### DESCRIPTION OF THE TASK:
Repeat word for word the part of the Gaussian splatting text that opens with the words containing "Emerging in August" and closes with "extended reality devices.".

Gaussian splatting
What is Gaussian splatting?
Gaussian splatting renders extremely high-quality images -- using numerous scans of an object -- that can then be viewed from any angle and explored in real time. The technology can also be trained relatively quickly to create smaller files than the traditional formats used to represent a 3D scene in metaverse, digital twin, spatial computing and virtual reality (VR) applications. While its files are somewhat bigger than those in a neural radiance field (NeRF), Gaussian splats, or Gaussians, have far higher quality and result in a more interactive experience.
The term Gaussian splatting is derived from the following: Gaussian -- from the last name of Carl Friedrich Gauss, who pioneered the discrete probability distribution techniques in the 1800s -- because of the way the technology represents content using blurry clouds rather than the well-defined triangles and precise pixels used in the common 3D rendering techniques found in most modern tools; while splatting is based on the sound a snowball makes as it hits and spreads across a window.
Emerging in August 2023, Gaussian splatting promised a dramatic improvement in the ability to capture reality quickly, cheaply and accurately, and then render it across phones, computers, VR and extended reality devices.

(Data entries)
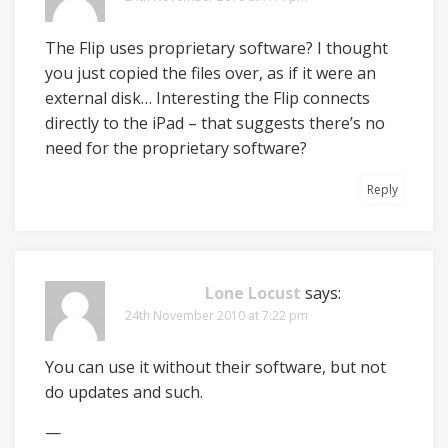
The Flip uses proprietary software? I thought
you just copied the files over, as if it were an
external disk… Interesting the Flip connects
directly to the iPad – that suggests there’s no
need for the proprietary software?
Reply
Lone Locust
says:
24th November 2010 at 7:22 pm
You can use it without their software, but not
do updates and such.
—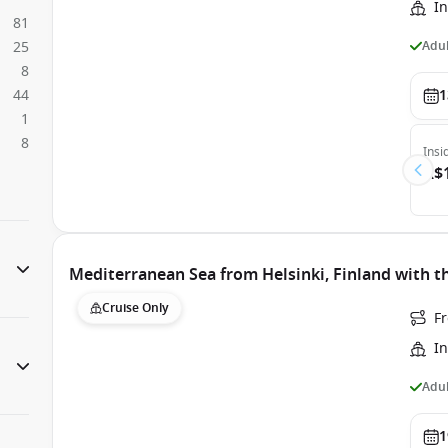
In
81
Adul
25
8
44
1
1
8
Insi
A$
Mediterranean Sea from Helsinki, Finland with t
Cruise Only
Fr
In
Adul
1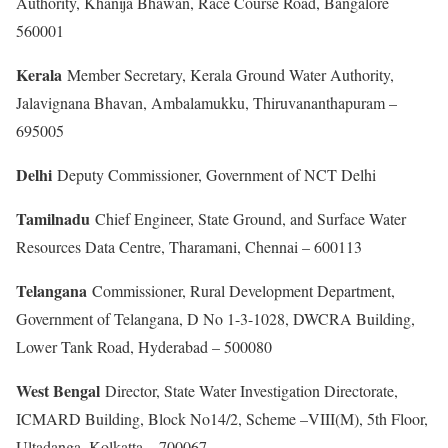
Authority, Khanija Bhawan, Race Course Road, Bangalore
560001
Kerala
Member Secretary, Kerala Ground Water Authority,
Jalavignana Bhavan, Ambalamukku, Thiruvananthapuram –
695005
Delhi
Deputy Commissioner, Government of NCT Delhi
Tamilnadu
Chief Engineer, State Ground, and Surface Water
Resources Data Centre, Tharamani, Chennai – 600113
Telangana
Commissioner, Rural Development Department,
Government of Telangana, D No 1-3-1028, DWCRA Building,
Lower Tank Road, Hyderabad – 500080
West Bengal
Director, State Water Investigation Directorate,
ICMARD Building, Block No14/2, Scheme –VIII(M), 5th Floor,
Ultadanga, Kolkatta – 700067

...

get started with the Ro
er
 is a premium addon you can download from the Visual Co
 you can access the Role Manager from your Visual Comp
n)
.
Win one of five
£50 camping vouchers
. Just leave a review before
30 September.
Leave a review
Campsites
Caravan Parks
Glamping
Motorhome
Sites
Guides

### OUTPUT FOR THIS EXERCISE:
Emerging in August 2023, Gaussian splatting promised a dramatic improvement in the ability to capture reality quickly, cheaply and accurately, and then render it across phones, computers, VR and extended reality devices.